On October 3, President Seidel sent an email to the UW community and said students who are not taking the weekly COVID-19 tests will not be allowed on campus for anything. Some students said this is not threatening enough to persuade the UW community to take the tests though.
“I don’t see the point in taking COVID tests if I won’t be on campus,” said a student who wishes to stay anonymous.
The anonymous source said they have not taken any COVID-19 tests this semester and doesn’t think they need to because all their classes are online and they live off campus.
Seidel said in his email that students who do not take COVID-19 tests will not be allowed on campus for in person classes, seek in person student services or participate in activities. Seidel said this may seem harsh but that it is not due to what is at stake.
The anonymous source said they ignore the weekly emails to schedule a time to take the COVID-19 test. The university only said that they cannot go on campus until they take a test, which they said was not very persuasive.
Luke Foering, an environmental systems science major, said the testing through the university has been done very well. He said he personally doesn’t know anybody who doesn’t take the COVID-19 tests but said testing twice a week was too much.
“Going once a week was enough for my schedule,” said Foering.
Foering said Laramie in general does not seem to be taking COVID-19 too seriously. He said the consequences for not taking the required testing through the university though should be more severe such as taking away football games.
“Disregarding our COVID-19 requirements not only puts other people, including more vulnerable faculty and staff members, at risk; it threatens the ability of fellow students to complete necessary in-person coursework to continue progress toward their degrees,” said Seidel.
Seidel said the university has administered 16,000 tests since the summer plus hundreds of tests administered at Student Health and external providers. However, hundreds of students have not responded to “personalized emails” to schedule times to take COVID-19 tests or have not shown up to complete the test.

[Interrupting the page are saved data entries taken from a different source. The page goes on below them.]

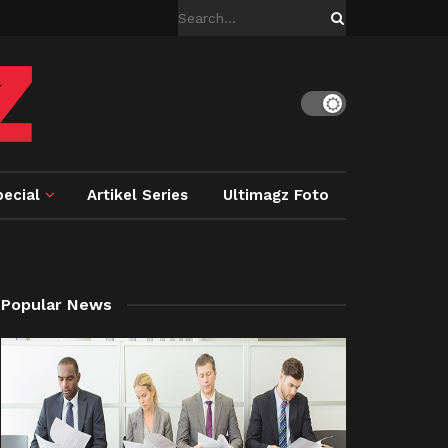
ecial
Artikel Series
Ultimagz Foto
Popular News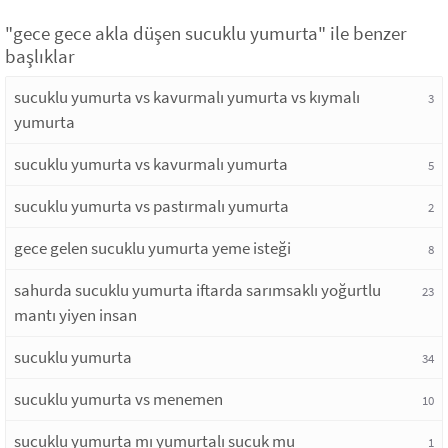
"gece gece akla düşen sucuklu yumurta" ile benzer
başlıklar
sucuklu yumurta vs kavurmalı yumurta vs kıymalı
3
yumurta
sucuklu yumurta vs kavurmalı yumurta
5
sucuklu yumurta vs pastırmalı yumurta
2
gece gelen sucuklu yumurta yeme isteği
8
sahurda sucuklu yumurta iftarda sarımsaklı yoğurtlu
23
mantı yiyen insan
sucuklu yumurta
34
sucuklu yumurta vs menemen
10
sucuklu yumurta mı yumurtalı sucuk mu
1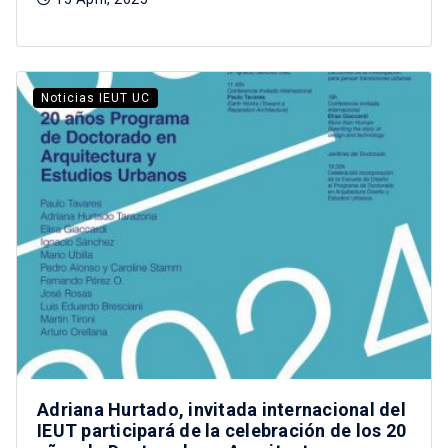
Noticias IEUT UC
Adriana Hurtado, invitada internacional del
IEUT participará de la celebración de los 20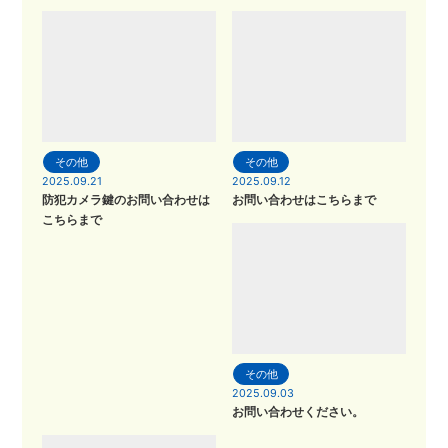
その他
その他
2025.09.21
2025.09.12
防犯カメラ鍵のお問い合わせは
お問い合わせはこちらまで
こちらまで
その他
2025.09.03
お問い合わせください。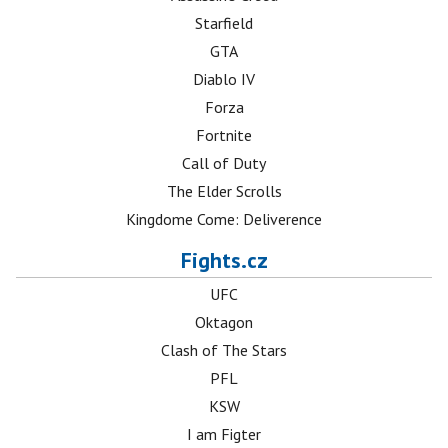
Starfield
GTA
Diablo IV
Forza
Fortnite
Call of Duty
The Elder Scrolls
Kingdome Come: Deliverence
Fights.cz
UFC
Oktagon
Clash of The Stars
PFL
KSW
I am Figter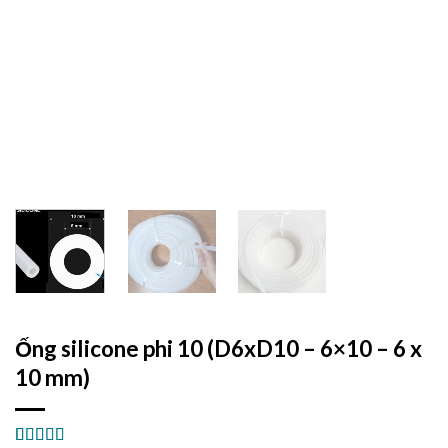
Ống silicone phi 10 (D6xD10 – 6×10 – 6 x
10 mm)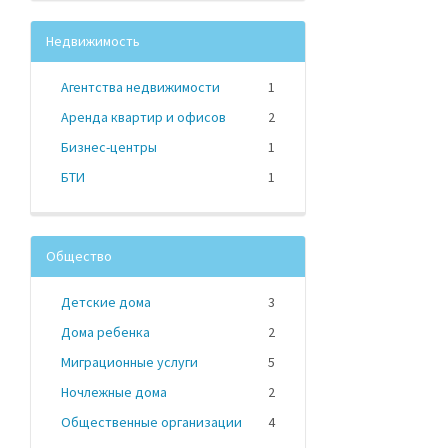
Недвижимость
Агентства недвижимости
1
Аренда квартир и офисов
2
Бизнес-центры
1
БТИ
1
Общество
Детские дома
3
Дома ребенка
2
Миграционные услуги
5
Ночлежные дома
2
Общественные организации
4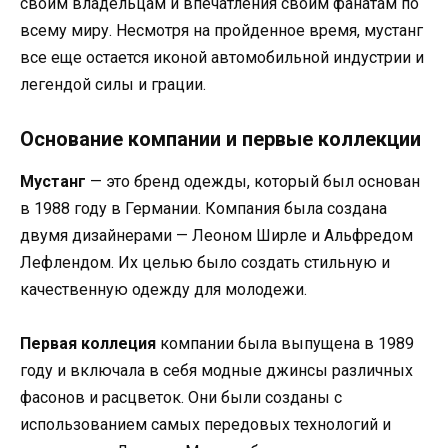
своим владельцам и впечатления своим фанатам по
всему миру. Несмотря на пройденное время, мустанг
все еще остается иконой автомобильной индустрии и
легендой силы и грации.
Основание компании и первые коллекции
Мустанг
— это бренд одежды, который был основан
в 1988 году в Германии. Компания была создана
двумя дизайнерами — Леоном Ширле и Альфредом
Лефлендом. Их целью было создать стильную и
качественную одежду для молодежи.
Первая коллеция
компании была выпущена в 1989
году и включала в себя модные джинсы различных
фасонов и расцветок. Они были созданы с
использованием самых передовых технологий и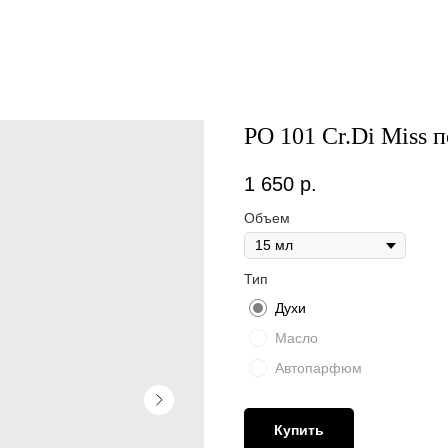
PO 101 Cr.Di Miss п
1 650
р.
Объем
Тип
Духи
Масло
Автопарфюм
Купить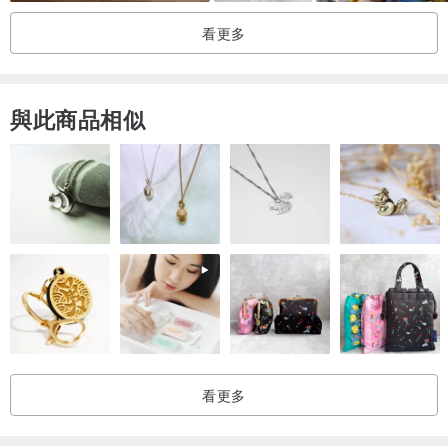
看更多
※※
花兔手作的編織/口金包每一個都是世上獨一無二
，
不愛做重復
的
，
揹出去決不會撞包唷
~
與此商品相似
※※ 每個包的配色、大小、編織花樣與搭配的提把...等，都是精心設計
與製作，希望每個獨特的包都能彰顯出主人獨特的氣質:)
※
照片中模特為24吋腰標準身
，
我們盡可能以照片和文字寫明尺寸說
明
，
請詳閱內文或訊息詢問在意的部份再購買唷
！
看更多
【 尺寸】
平量直徑：長約18cm，底寬約8cm，高約12cm，口金直徑12cm (誤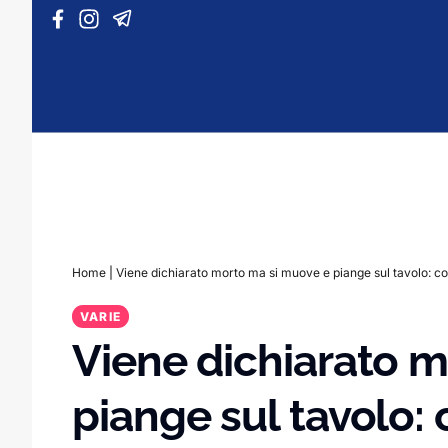
Vai al contenuto
Home
|
Viene dichiarato morto ma si muove e piange sul tavolo: co
VARIE
Viene dichiarato 
piange sul tavolo: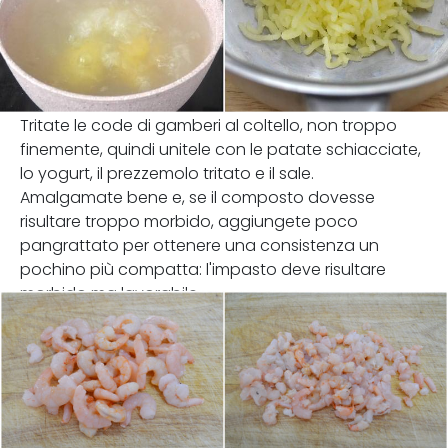
Tritate le code di gamberi al coltello, non troppo
finemente, quindi unitele con le patate schiacciate,
lo yogurt, il prezzemolo tritato e il sale.
Amalgamate bene e, se il composto dovesse
risultare troppo morbido, aggiungete poco
pangrattato per ottenere una consistenza un
pochino più compatta: l'impasto deve risultare
morbido ma lavorabile.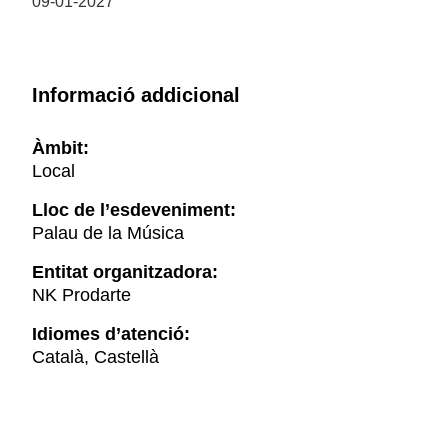
09-01-2027
Informació addicional
Àmbit:
Local
Lloc de l’esdeveniment:
Palau de la Música
Entitat organitzadora:
NK Prodarte
Idiomes d’atenció:
Català, Castellà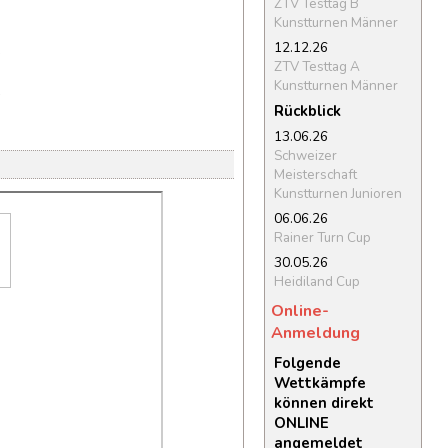
ZTV Testtag B
Kunstturnen Männer
12.12.26
ZTV Testtag A
Kunstturnen Männer
Rückblick
13.06.26
Schweizer
Meisterschaft
Kunstturnen Junioren
06.06.26
Rainer Turn Cup
30.05.26
Heidiland Cup
Online-
Anmeldung
Folgende
Wettkämpfe
können direkt
ONLINE
angemeldet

Some students have not received emails to take COVID-19 tests from the university though.
“I took the very first test before coming back to school but I haven’t had to test since then,” said education major Jenna Kellar. “I’m not sure why honestly, maybe I just got lucky and wasn’t randomly selected, maybe it is because I’m all online.”
Kellar said she doesn’t think she needs to take the weekly COVID-19 tests though.
“I don’t have any in person classes so I’m never on campus so I don’t see a huge reason to get tested,” said Kellar. “If I was exposed I would. The only weird thing is how often my friends get tested versus how I’m never tested and we go to the same school.”
Kellar said she doesn’t think it is a mistake on the university’s part not selecting her for COVID-19 testing but said it is just inconsistent on their part.